Obietto: – Vada a raccontarle al parroco queste cose. Io non so chi e come pecca. Sono anch’io un peccatore, ma queste cose non le faccio. Al massimo sono distratto nelle preghiere e qualche graffio al mio prossimo lo faccio, ma niente più!-
-Ah, lei adesso è vecchio e anche volendo non può peccare, ma nella sua maturità e a sessant’anni suonati che cosa mi ha combinato?-
La stoppo ancora:- Senta come le chiedo di non interessarsi dei peccati altrui, la prego di non interessarsi dei peccati miei sui quali ho pianto e chiesto perdono.-
Riprende:-Adesso non faccia come le vecchie bagasce e non si pianga addosso. Continui a darsi il mea culpa e a pregare, con umiltà e contrizione.-
Faccio per alzarmi, ma lei con una manata simile ad un colpo di canna mi fa sedere. Nel frattempo suonano alla porta e le chiedo di lasciarmi aprire.

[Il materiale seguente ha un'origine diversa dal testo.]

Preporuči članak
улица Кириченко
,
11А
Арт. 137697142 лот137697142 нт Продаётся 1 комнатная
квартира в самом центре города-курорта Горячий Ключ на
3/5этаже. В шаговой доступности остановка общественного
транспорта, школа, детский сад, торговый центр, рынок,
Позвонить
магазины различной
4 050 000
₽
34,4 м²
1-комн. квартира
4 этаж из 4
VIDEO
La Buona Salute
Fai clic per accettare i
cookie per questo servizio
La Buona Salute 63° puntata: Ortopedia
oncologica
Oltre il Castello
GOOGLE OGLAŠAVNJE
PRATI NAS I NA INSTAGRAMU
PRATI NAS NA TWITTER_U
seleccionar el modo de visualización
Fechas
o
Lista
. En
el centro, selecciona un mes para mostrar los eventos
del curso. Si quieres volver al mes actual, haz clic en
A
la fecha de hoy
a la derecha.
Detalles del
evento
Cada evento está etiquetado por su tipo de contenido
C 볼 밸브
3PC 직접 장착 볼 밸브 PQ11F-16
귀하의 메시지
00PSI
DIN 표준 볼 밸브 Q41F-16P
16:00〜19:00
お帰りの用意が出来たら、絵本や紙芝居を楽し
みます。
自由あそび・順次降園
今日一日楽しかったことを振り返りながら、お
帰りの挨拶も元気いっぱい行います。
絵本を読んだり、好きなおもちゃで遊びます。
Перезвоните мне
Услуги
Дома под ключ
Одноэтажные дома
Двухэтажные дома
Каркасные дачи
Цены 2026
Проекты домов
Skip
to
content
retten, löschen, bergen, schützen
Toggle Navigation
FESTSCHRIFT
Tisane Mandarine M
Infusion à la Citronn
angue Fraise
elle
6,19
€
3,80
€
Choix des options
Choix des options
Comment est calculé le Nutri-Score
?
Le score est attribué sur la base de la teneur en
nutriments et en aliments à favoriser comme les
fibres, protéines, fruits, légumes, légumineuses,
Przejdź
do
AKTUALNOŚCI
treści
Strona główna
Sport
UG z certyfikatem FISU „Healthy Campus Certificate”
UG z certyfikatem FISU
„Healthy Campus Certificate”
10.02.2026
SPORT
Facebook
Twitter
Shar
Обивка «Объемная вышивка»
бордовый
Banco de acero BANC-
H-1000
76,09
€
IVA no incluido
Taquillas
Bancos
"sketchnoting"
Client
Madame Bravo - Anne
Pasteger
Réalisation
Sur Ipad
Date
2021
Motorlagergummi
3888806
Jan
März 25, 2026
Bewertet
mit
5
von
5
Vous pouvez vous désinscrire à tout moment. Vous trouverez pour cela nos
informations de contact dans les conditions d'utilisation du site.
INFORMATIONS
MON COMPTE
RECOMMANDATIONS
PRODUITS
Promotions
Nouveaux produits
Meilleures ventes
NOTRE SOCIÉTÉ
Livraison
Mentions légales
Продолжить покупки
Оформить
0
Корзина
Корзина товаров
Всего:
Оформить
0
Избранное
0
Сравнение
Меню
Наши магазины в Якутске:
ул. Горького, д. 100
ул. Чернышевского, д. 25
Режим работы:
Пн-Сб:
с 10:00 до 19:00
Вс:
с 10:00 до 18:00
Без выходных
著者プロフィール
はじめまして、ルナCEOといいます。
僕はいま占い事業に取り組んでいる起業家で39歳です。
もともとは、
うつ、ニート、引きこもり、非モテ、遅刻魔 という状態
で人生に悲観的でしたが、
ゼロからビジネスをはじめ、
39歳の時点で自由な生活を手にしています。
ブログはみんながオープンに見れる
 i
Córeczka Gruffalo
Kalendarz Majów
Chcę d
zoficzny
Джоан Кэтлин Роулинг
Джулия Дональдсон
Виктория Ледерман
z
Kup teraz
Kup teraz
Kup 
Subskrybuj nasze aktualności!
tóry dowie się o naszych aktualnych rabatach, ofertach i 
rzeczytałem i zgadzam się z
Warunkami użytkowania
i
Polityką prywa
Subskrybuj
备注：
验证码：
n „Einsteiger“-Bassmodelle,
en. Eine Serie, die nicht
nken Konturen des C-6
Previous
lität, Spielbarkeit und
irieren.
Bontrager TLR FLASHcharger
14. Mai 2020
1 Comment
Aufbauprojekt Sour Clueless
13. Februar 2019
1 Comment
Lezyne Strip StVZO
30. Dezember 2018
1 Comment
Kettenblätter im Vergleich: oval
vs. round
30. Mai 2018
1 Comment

Mi risponde:- Non è nessuno, ma un’amica che mi attende. Ora la lascio, ma si ricordi quanto le ho detto.-
Si alza, con mio gran sollievo, le apro la porta, fuori è livido come il suo abito, prima d’andarsene, mi guarda e mi dice:
-Ange de Clermont, l’anima quaresimale di Claramonte ti saluta e, così dicendo, scompare come una nuvola viola dal ballatoio del mio ingresso.-
Per poco non svengo, l’anima di Claramonte in modo così ravvicinato non l’avevo mai vista, vado a bermi un bicchiere d’acqua perché sto per svenire. Mi tasto il viso, il petto. Meno male sono ancora vivo.
Dal belvedere sento ridere e ancora ridere. Esco, non c’è nessuno.
Guardo il cielo e vedo una nuvola viola e impertinente che mi manda sul viso uno spruzzo di pioggia.
Rientro in casa. Sono colpito come dal batacchio di una campana e stramazzo sulla poltrona.